Of course, we will learn in the Gita, and later in the Bhagavatam, that a natural solution to the problem of personal ambition, of ahamta and mamata, is to realize our actual identity, our purified, or spiritual ahamta, as eternal servants of the Godhead, and a corresponding purified sense of mamata, or possessiveness. As Srila Prabhupada sometimes says, Krsna consciousness, the comprehensive solution to all of life’s problems, means the sense that I am Krsna’s, and Krsna is mine. This is real ahamta and mamata. In other words, we may see attachment to Krsna as the root of bhakti. Considering this, we may find it useful to keep in mind the sixth verse of Sri Caitanya Mahaprabhu’s Siksastakam—ayi nanda-tanuja kinkaram—in which Mahaprabhu demonstrates the symptom of the stage of asakti, in which the devotee is attached to Krsna, the object of love, whereas in the previous stage, ruci, the devotee’s attachment is for the practices of bhakti.

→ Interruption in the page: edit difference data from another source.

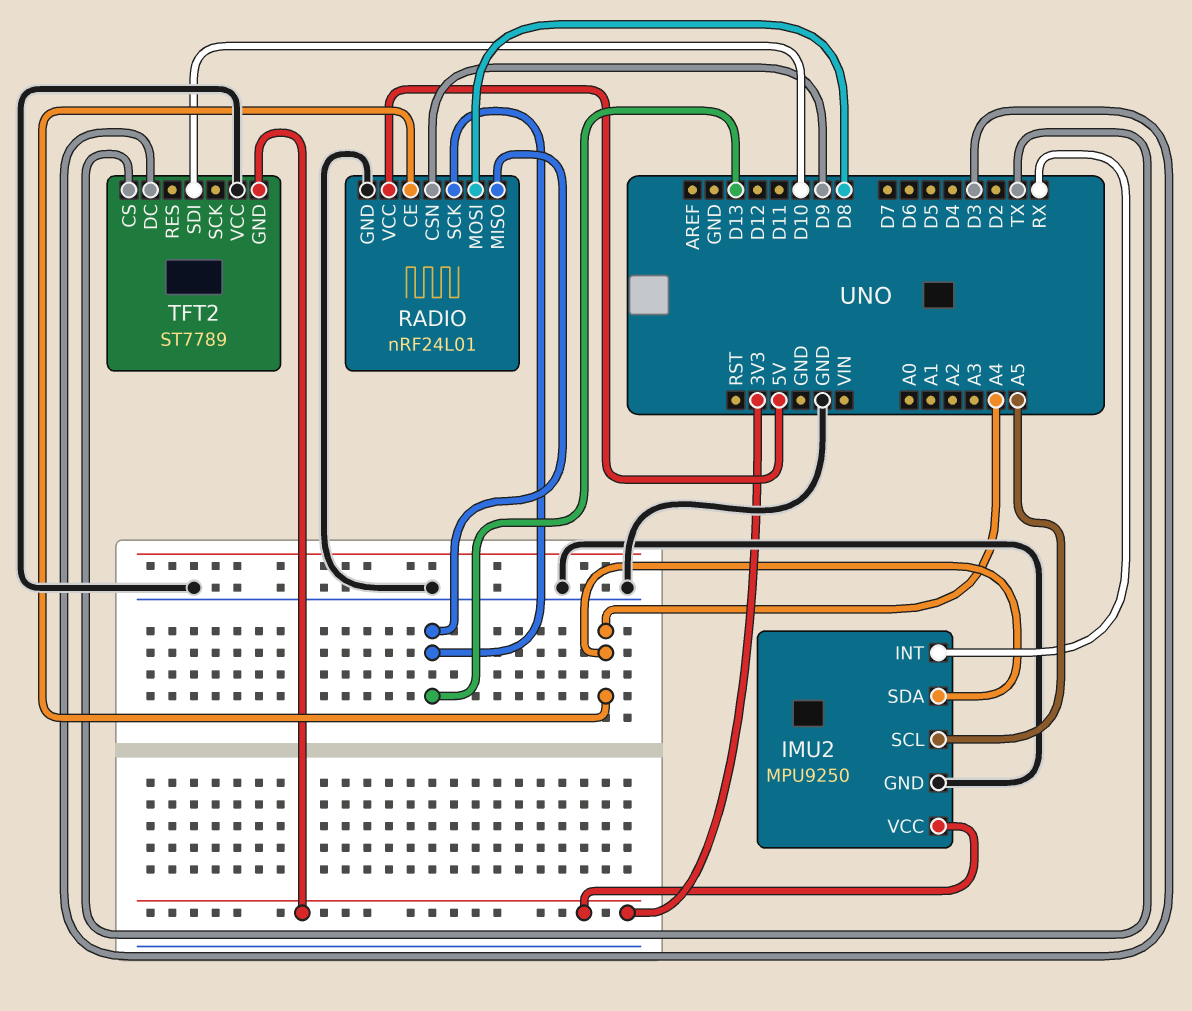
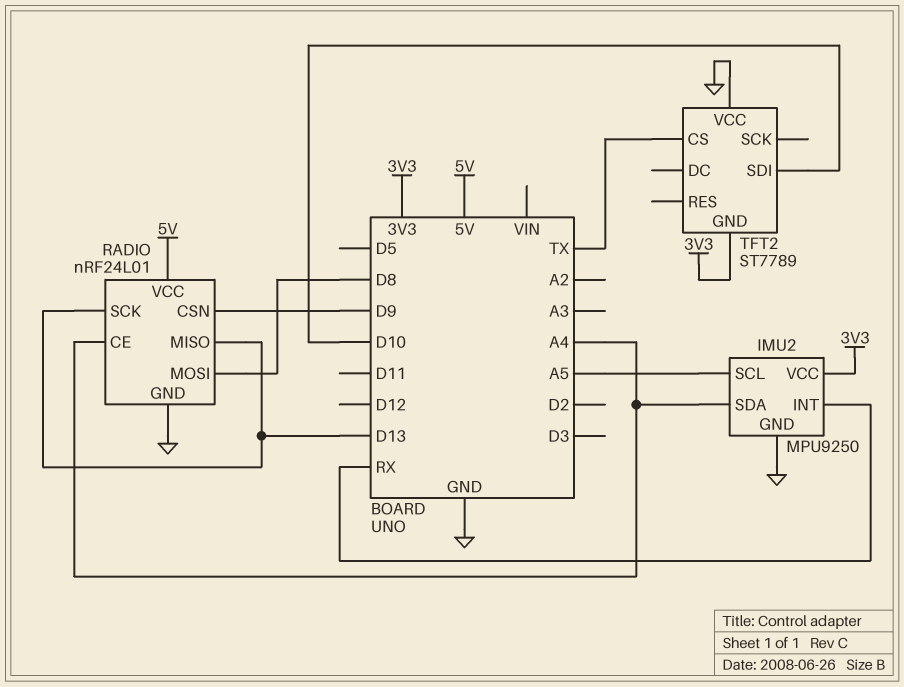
TFT2 pin DC: D3 -> none

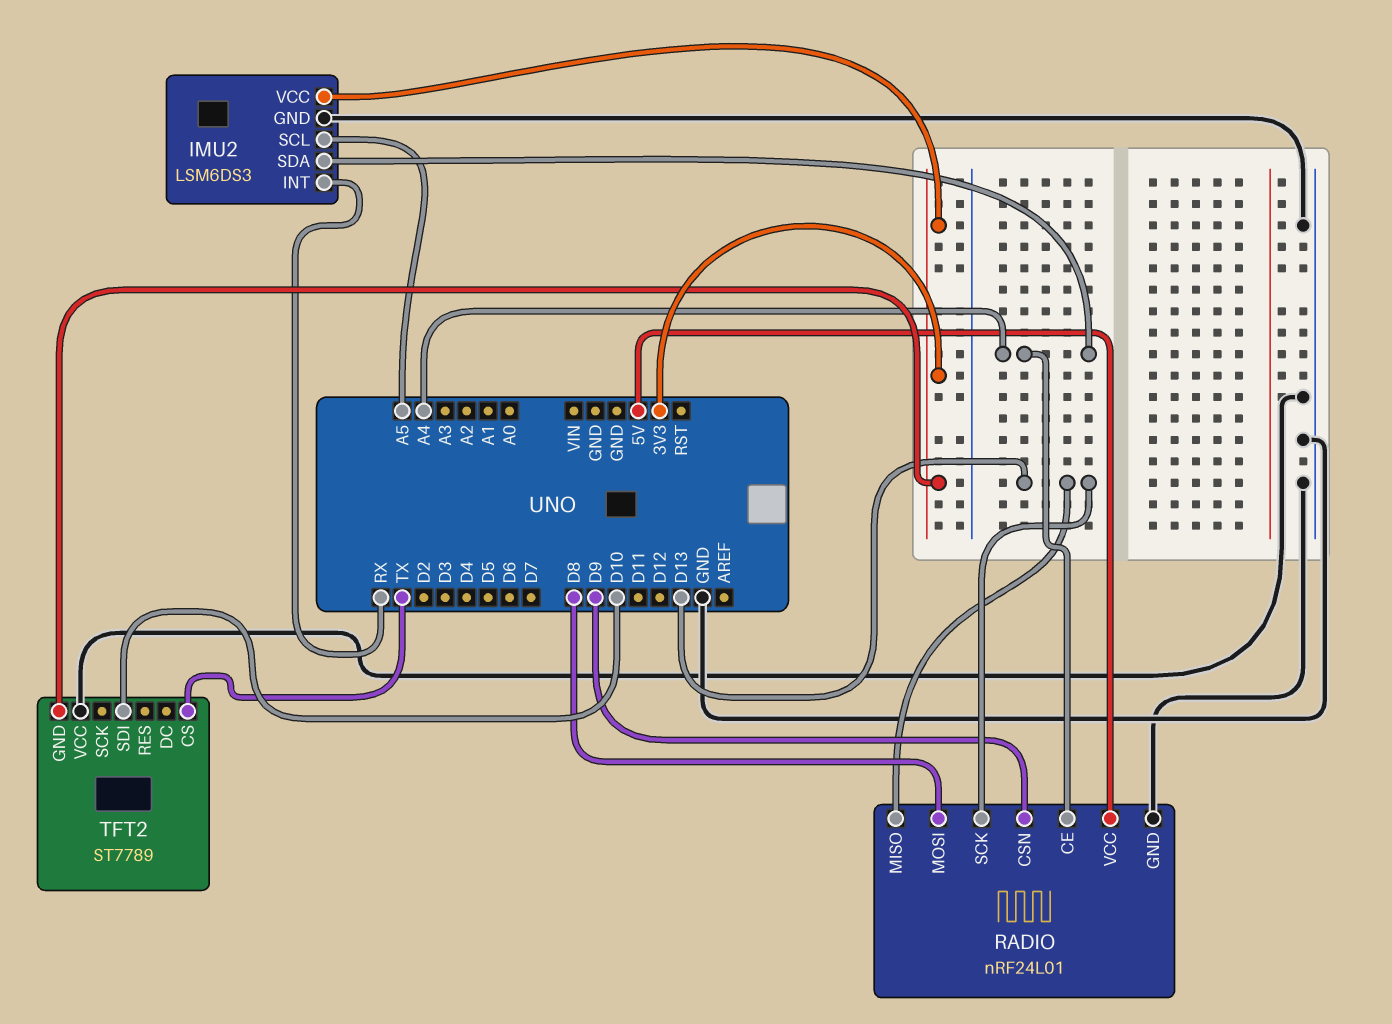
IMU2: MPU9250 -> LSM6DS3

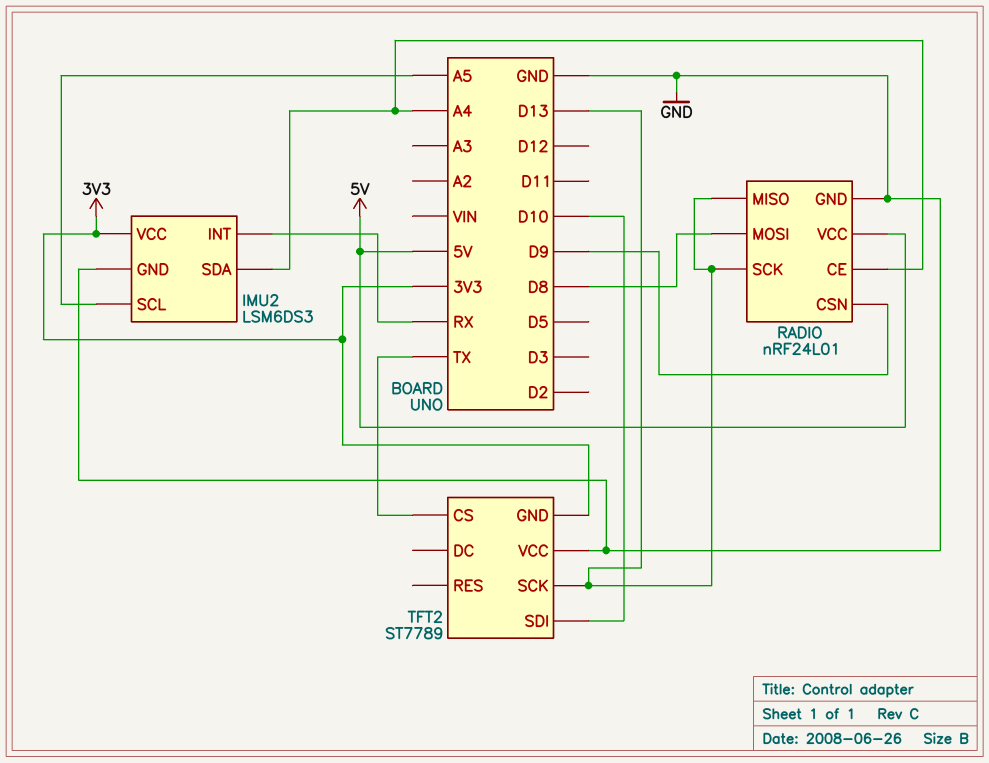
TFT2 pin SCK: none -> D13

And the last word of the Gita’s first verse provides the key for effecting this transformation from selfishness to selfless love. Sanjaya, whose very name is synonymous with victory, including victory over the dictates of the mind and senses, was a student of Vyasa. He served Dhrtarastra as his charioteer and advisor, and he used the divine vision (divyadrishti) granted by Vyasadeva to narrate for Dhrtarastra’s benefit the events of the war. Because of this, Sanjaya represents the principle of guru, whose direction serves as the catalyst that transforms ahamta and mamata from the toxic elements responsible for all our suffering to identification with divine service, which is the ultimate freedom.

If the Gita’s first verse can suggest such a rich trove of meaning, we can only imagine what we may find if we carefully examine the rest of its 700 verses, not to mention those of Srimad-Bhagavatam.